Recently, DESS Ph.D. candidate Zhou Lu Zhou as the first author, Assistant Professor Xu Shiming as corresponding author published a paper online entitled “On the Retrieval of Sea Ice Thickness and Snow Depth using Concurrent Laser Altimetry and L-Band Remote Sensing Data” on The Cryosphere. This paper was also chosen as Highlight Article by The Cryosphere, which is about twelve articles ever year. The paper proposed innovative retrieval algorithm that combines high-resolution laser altimetry scans with the L-band radiometry satellite. With the proposed retrieval algorithm, both sea ice thickness and snow depth can be attained and the uncertainty for both sea ice parameters can be reduced contrast to existing algorithm.

Sea ice thickness and snow depth are vital parameters for polar hydrological cycle and also play important role in climate change analysis, the assimilation model and navigation. In conventional methods, large-scale sea ice thickness retrieval from altimetry satellite is restricted by the accuracy of snow depth. However, the current snow depth over the sea ice cover is mainly from climatology or reanalysis datasets. On one hand, these data can not mirror the latest Arctic snow condition and on the other, large uncertainty from the snow depth dominates the uncertainty of sea ice thickness and ice volume estimation.

The paper combined sea ice radiation model and hydrostatic equilibrium for simultaneously retrieval for sea ice thickness and snow depth. According to large spatial resolution difference between laser altimeter and the passive microwave, the paper designed the spatial merged scheme. According to high-resolution observations, there is statistically significant covariability between the snow depth and the snow freeboard. This information of covariability is further incorporated in the retrieval algorithm, and it is demonstrated that the covariability plays a key role in the retrievability. Verification with available altimeter measurements from airborne and brightness temperature data from SMOS satellite shows that both sea ice thickness and snow depth can be retrieved, with the error in both parameters are under 15% and 25% respectively (Figure 1).

Figure 1. Validation based on OIB and SMOS. Sea ice thickness (left) and snow depth (right) are retrieved simultaneously.
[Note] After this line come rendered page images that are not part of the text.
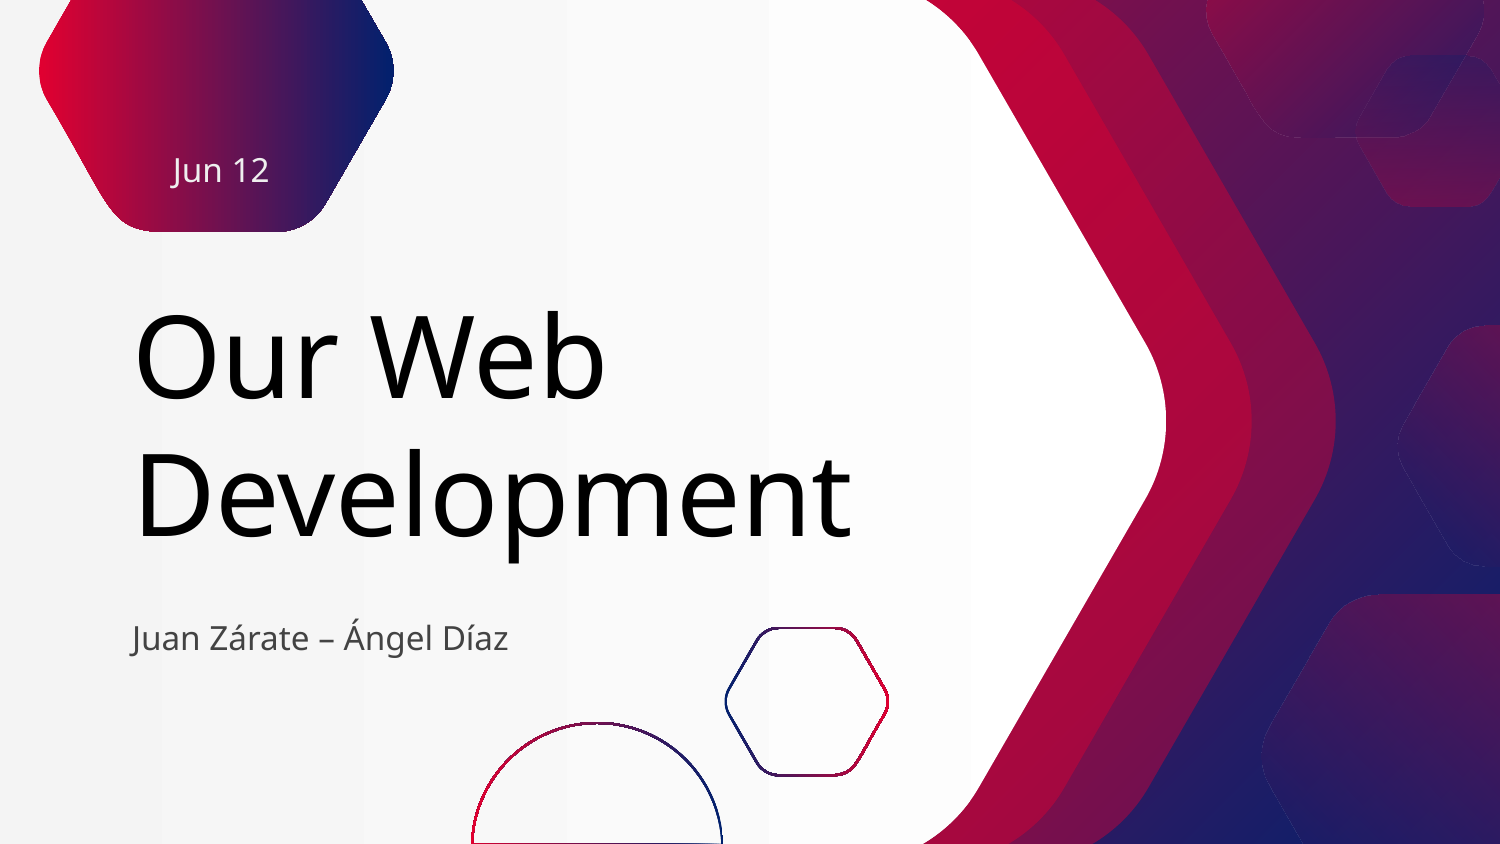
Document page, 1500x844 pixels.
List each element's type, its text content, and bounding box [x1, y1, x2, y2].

text_box [724, 626, 889, 777]
subtitle Juan Zárate – Ángel Díaz [116, 601, 612, 714]
title Jun 12 [116, 139, 327, 200]
title Our Web Development [116, 290, 1138, 553]
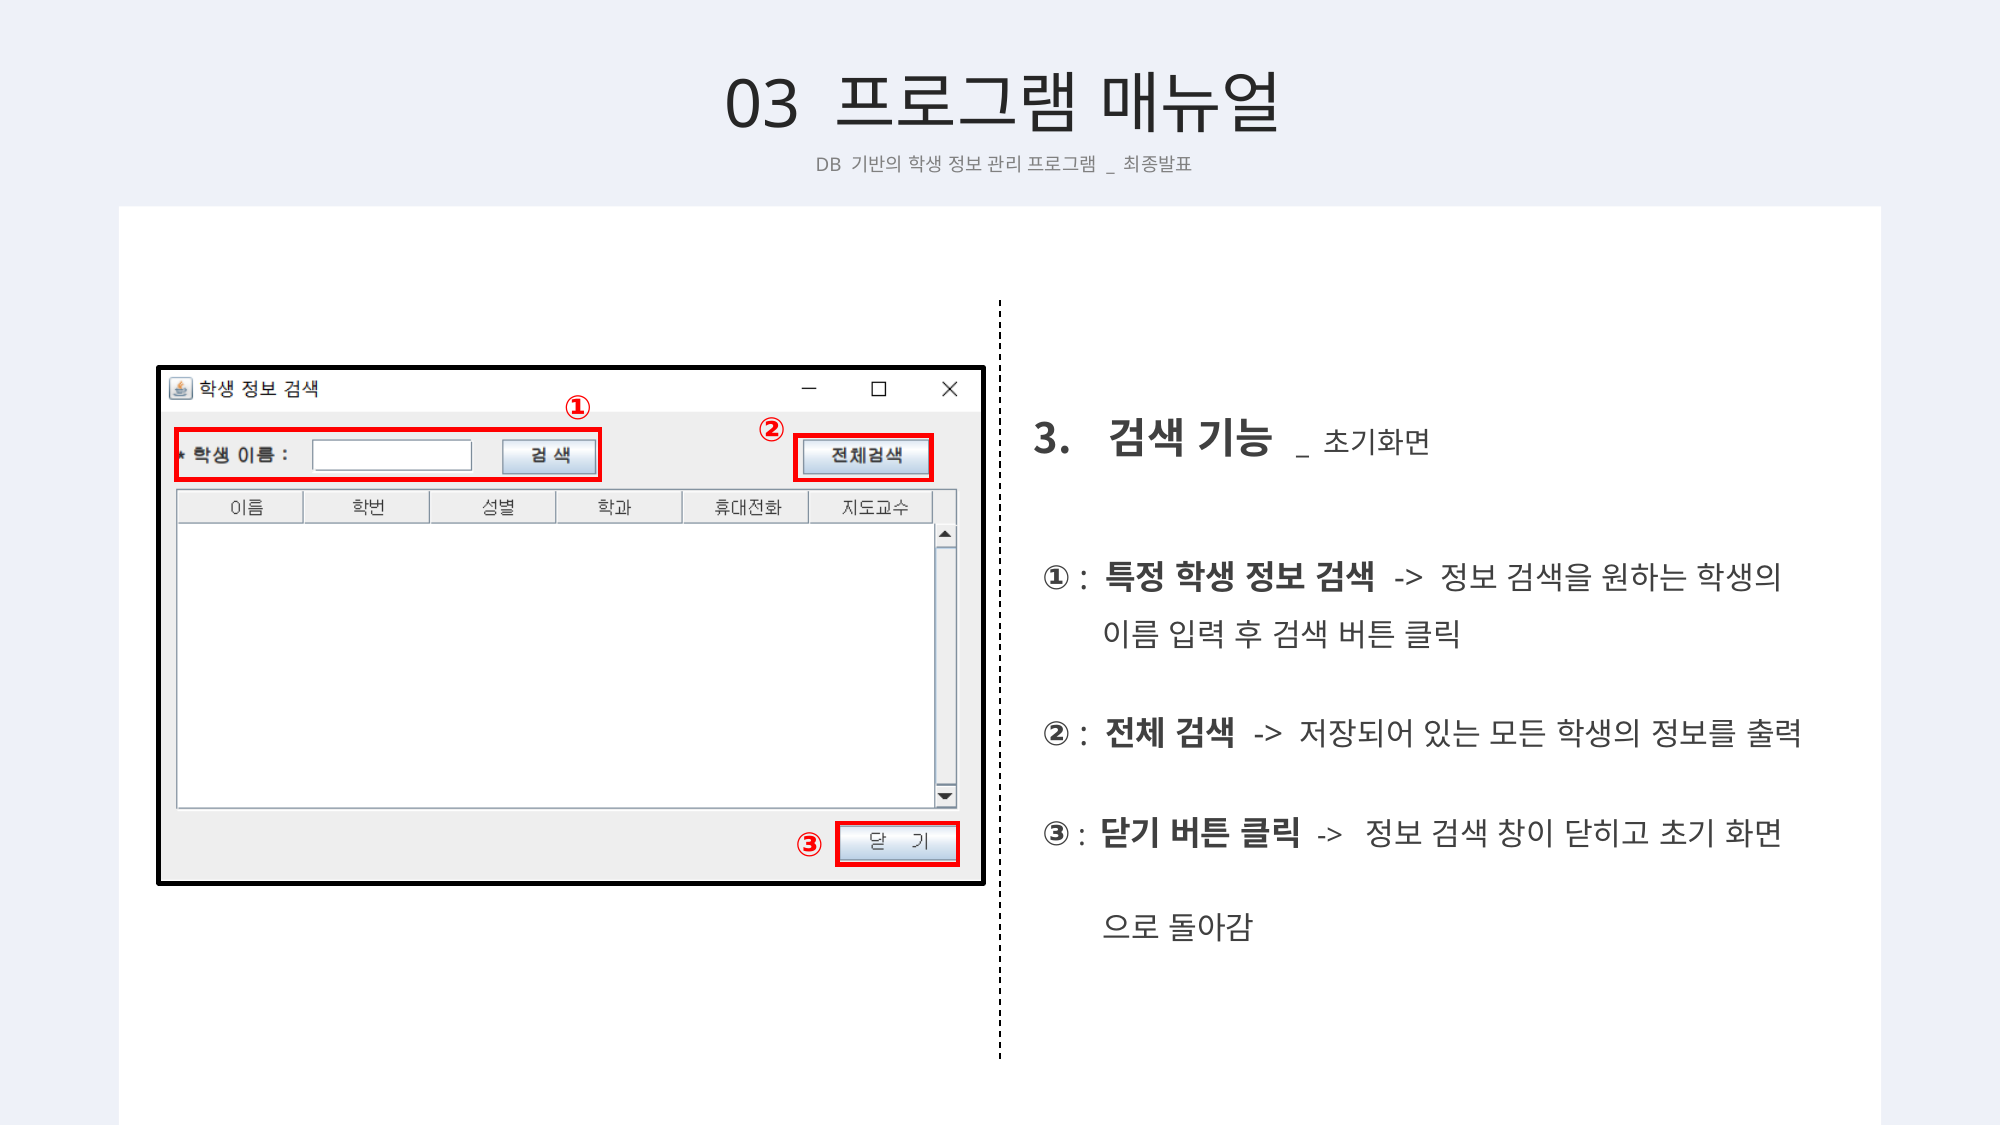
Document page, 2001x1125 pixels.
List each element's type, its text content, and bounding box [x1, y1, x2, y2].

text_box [161, 369, 982, 882]
text_box 검색 기능 _ 초기화면 ① : 특정 학생 정보 검색 -> 정보 검색을 원하는 학생의 이름 입력 후 검색 버튼 클릭 ② : 전체 검색 -> 저장되어 있는 모든 학생의 정보를 출력 ③ : 닫기 버튼 클릭 -> 정보 검색 창이 닫히고 초기 화면 으로 돌아감 [1018, 379, 1942, 954]
text_box 03 프로그램 매뉴얼 DB 기반의 학생 정보 관리 프로그램 _ 최종발표 [555, 13, 1453, 183]
text_box [118, 205, 1882, 1125]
Blue and red dots are first-year ice and multi-year ice respectively^[1].

Recently, Xu Shiming research group published a number of papers online including the The Cryosphere and Remote sensing, proposing the combination of active and passive remote sensing data (Figure 2), while both parameters are retrieved and the uncertainty is further reduced. The algorithms can carry out the study of historical sea ice parameters analysis based on Cryosat-2, ICESat, SMOS and other satellites. It can also carry out in the future satellite platform (such as ICESat-2 and WCOM) for sea ice volume estimation, polar air-sea interaction, seasonal prediction, etc.

Figure 2. The principle for combined retrieval of altimetry and L-band microwave remote sensing. The saturation between the L-band bright temperature and sea ice parameter leads to the limitation of the retrieval, and the accuracy of combined retrieval can be improved effectively based on freeboard^[2].

It is the first time that DESS published a paper as communication units in The Cryosphere, which is the authoritative magazine in the field of the cryosphere and its related climate change. And it is also the first time for Chinese scholar to obtain Highlight Article in this magazine. The impact factor for the journal in 2017 was 4.80, and the recent five-year averaged impact factor was 5.79.

Reference：

1. Lu Zhou, Shiming Xu*, Jiping Liu and Bin Wang. 2018.On the Retrieval of Sea Ice Thickness and Snow Depth using Concurrent Laser Altimetry and L-Band Remote Sensing Data, The Cryosphere, 12, 993–1012, doi:10.5194/tc-12-993-2018.

2. Shiming Xu*, Lu Zhou, Jiping Liu, Hui Lu and Bin Wang. 2017.Data synergy between altimetry and L-band passive microwave remote sensing for the retrieval of sea ice parameters - a theoretical study of methodology, Remote Sensing, 9(10):1079, doi:10.3390/rs9101079.

3. Lu Zhou, Shiming Xu*, Jiping Liu, Hui Lu and Bin Wang. 2017.Improving L-band radiation model and representation of small-scale variability to simulate brightness temperature of sea ice. International Journal of Remote Sensing, 38:23, 7070-7084, doi:10.1080/01431161.2017.1371862.